Pain, especially when rotating the knee
Stiffness and swelling that can happen immediately, but often increases over a period of two to three days
Weakness and inability to bear weight
Trouble extending the knee fully
Catching or locking that can occur if a piece of the meniscus has torn off and is floating in the joint
The good news is that with proper diagnosis by a qualified knee specialist, meniscus treatment can lead to a complete rehabilitation of the knee and the opportunity to return to a pain-free, active lifestyle once again.
All About Meniscus Treatment Options
At Rothman Institute, a sports medicine specialist, will consider the results of your physical exam and MRI, your age, weight, overall health and activity level in order to offer an accurate diagnosis and the best possible treatment plan for you.

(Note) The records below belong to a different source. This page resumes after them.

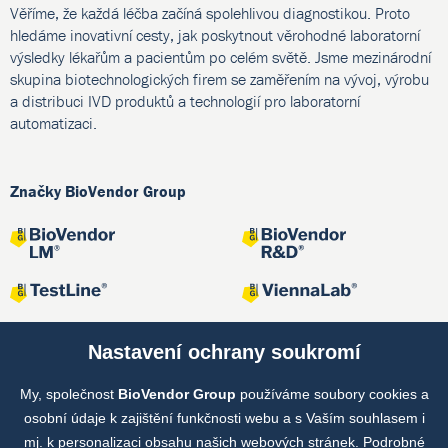
Věříme, že každá léčba začíná spolehlivou diagnostikou. Proto
hledáme inovativní cesty, jak poskytnout věrohodné laboratorní
výsledky lékařům a pacientům po celém světě. Jsme mezinárodní
skupina biotechnologických firem se zaměřením na vývoj, výrobu
a distribuci IVD produktů a technologií pro laboratorní
automatizaci.
Značky BioVendor Group
Nastavení ochrany soukromí
My, společnost
BioVendor Group
používáme soubory cookies a
Společné projekty
osobní údaje k zajištění funkčnosti webu a s Vaším souhlasem i
mj. k personalizaci obsahu našich webových stránek. Podrobné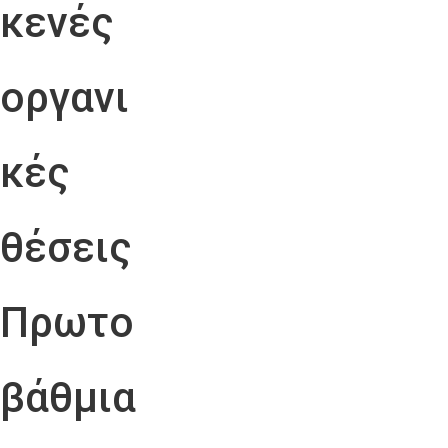
κενές
οργανι
κές
θέσεις
Πρωτο
βάθμια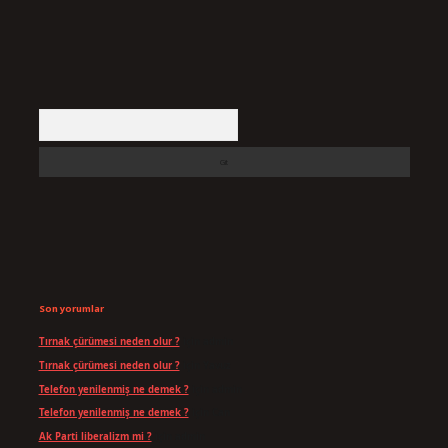
Arama
Son yorumlar
Tırnak çürümesi neden olur ?
için
admin
Tırnak çürümesi neden olur ?
için
Yavuz
Telefon yenilenmiş ne demek ?
için
admin
Telefon yenilenmiş ne demek ?
için
Can
Ak Parti liberalizm mi ?
için
admin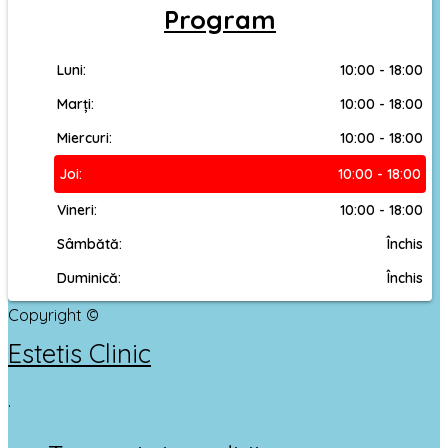
Program
Luni:
10:00 - 18:00
Marți:
10:00 - 18:00
Miercuri:
10:00 - 18:00
Joi:
10:00 - 18:00
Vineri:
10:00 - 18:00
Sâmbătă:
Închis
Duminică:
Închis
Copyright ©
Estetis Clinic
.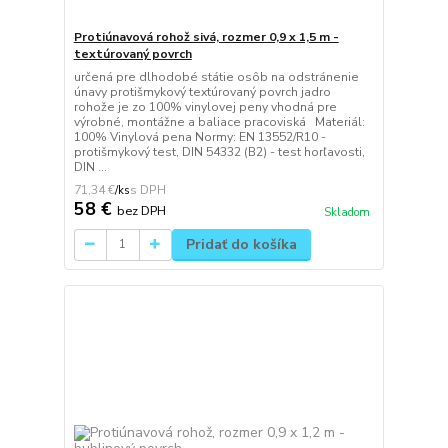
Protiúnavová rohož sivá, rozmer 0,9 x 1,5 m -
textúrovaný povrch
určená pre dlhodobé státie osôb na odstránenie
únavy protišmykový textúrovaný povrch jadro
rohože je zo 100% vinylovej peny vhodná pre
výrobné, montážne a baliace pracoviská Materiál:
100% Vinylová pena Normy: EN 13552/R10 -
protišmykový test, DIN 54332 (B2) - test horľavosti,
DIN ...
71,34 €
/
ks
58 €
bez DPH
Skladom
Pridať do košíka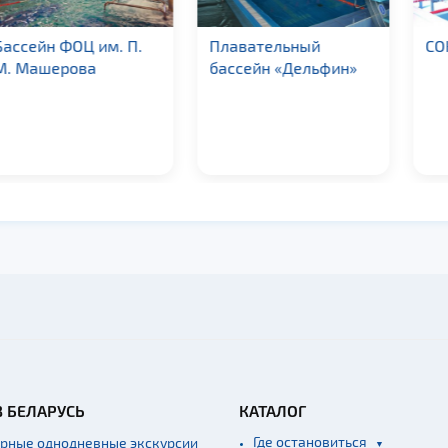
ейн ФОЦ им. П.
Плавательный
СОК «
Машерова
бассейн «Дельфин»
В БЕЛАРУСЬ
КАТАЛОГ
Где остановиться
ярные однодневные экскурсии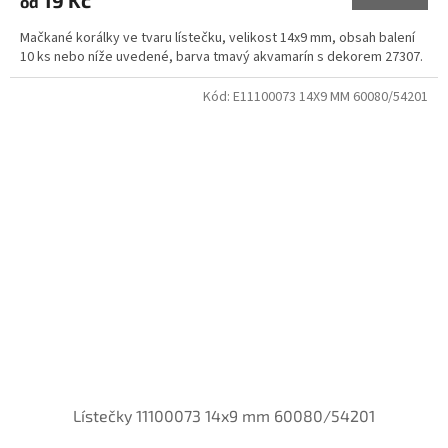
19 Kč
od
Mačkané korálky ve tvaru lístečku, velikost 14x9 mm, obsah balení
10 ks nebo níže uvedené, barva tmavý akvamarín s dekorem 27307.
Kód:
E11100073 14X9 MM 60080/54201
Lístečky 11100073 14x9 mm 60080/54201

Nonoperative: Some meniscal tears, especially in less active patients, will go on to become asymptomatic. For those who can live with a meniscal injury without significant worsening over time, surgery is often not needed. For these patients, a simple non-operative treatment plan of rest, ice and possible physical therapy is usually sufficient. Occasionally a cortisone shot will also be recommended to aid in recovery.
Partial Removal: However, other patients with more severe damage to the cartilage will not be able to function at their pre-injury level without meniscus treatment. Since a torn meniscus is a mechanical problem, it often requires a surgical solution. In some cases, after arthroscopic observation of the injury, a surgeon may opt to simply excise a portion of the damaged meniscus.
Repair: The decision to excise, versus repair, depends upon several factors including the age of patient, chronicity of the tear, and most important, location of the tear. In general, though, repair is usually preferable to removal because the menisci play such a crucial role in overall knee health and function.